Routing is by model-id prefix, so a model released tomorrow works without updating the package. The static table in config.py is an offline fallback only.

Prompts that always improve

Every finished call is scored against ground truth — did the booking the agent confirmed actually verify? Did the intake form actually send? Were the end-of-call claims backed by tool results? Reports flow in automatically; one call to the optimizer turns them into a better standing directive — a persistent coaching preamble injected into every future call. Your base prompt is never touched.

# reports happen automatically on session end (agent_label groups them)
brain = supafone_labs.SupafoneLabs(provider="vapi", agent_label="intake")

# run one optimization step whenever you like (billed as one oracle call):
curl -X POST $API/v1/optimizer/improve -H "Authorization: Bearer $KEY" \
  -d '{"agent": "intake"}'
# -> {"version": 4, "text": "Verify every booking before confirming. ...",
#     "rationale": "Recent calls confirmed unverified bookings."}

# the package picks the new version up automatically on the next call
GET /v1/optimizer/standing?agent=intake   # current version
GET /v1/optimizer/reports?agent=intake    # the scored call history

Why this design: your system prompt lives wherever it lives — a Vapi dashboard field, a code template, a DB row.
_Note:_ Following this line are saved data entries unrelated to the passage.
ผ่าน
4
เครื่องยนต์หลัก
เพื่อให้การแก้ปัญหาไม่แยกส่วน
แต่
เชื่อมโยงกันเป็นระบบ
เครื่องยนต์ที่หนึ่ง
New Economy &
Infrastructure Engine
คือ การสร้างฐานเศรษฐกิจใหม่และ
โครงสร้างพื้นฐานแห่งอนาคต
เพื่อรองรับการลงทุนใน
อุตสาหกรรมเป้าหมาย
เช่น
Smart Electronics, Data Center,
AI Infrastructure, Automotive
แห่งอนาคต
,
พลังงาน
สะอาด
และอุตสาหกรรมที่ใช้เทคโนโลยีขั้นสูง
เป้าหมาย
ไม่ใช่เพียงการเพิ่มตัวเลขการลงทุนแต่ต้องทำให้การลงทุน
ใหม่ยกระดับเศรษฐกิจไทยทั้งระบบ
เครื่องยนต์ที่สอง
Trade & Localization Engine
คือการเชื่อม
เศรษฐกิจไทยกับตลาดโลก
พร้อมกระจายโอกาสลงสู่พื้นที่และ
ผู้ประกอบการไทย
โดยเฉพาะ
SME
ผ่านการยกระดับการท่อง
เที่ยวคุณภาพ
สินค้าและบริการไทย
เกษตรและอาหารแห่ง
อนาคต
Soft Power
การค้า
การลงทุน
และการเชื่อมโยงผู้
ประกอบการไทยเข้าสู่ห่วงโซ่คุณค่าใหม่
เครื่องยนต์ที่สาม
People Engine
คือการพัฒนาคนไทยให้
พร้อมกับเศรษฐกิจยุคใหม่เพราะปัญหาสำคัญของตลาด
Supafone Labs never needs to own it, because the whisper channel is a prompt surface it already controls on every platform. The optimizer improves that layer; your prompt stays yours.

Custom prompts

brain = supafone_labs.SupafoneLabs(
    provider="ultravox",
    oracle_instructions="Coach for a bilingual personal-injury intake desk. "
                        "Prioritize empathy before logistics; never quote fees.",
    # or replace the cores wholesale:
    directive_prompt="You are the coaching core... Return ONLY JSON with keys ...",
    belief_prompt="You are the perception core... Return ONLY JSON with keys ...",
)

oracle_instructions appends operator guidance to both cores; the full prompt overrides are for when you want a different oracle personality entirely. Custom prompts, custom model, custom guardrails — same degrade-safe loop.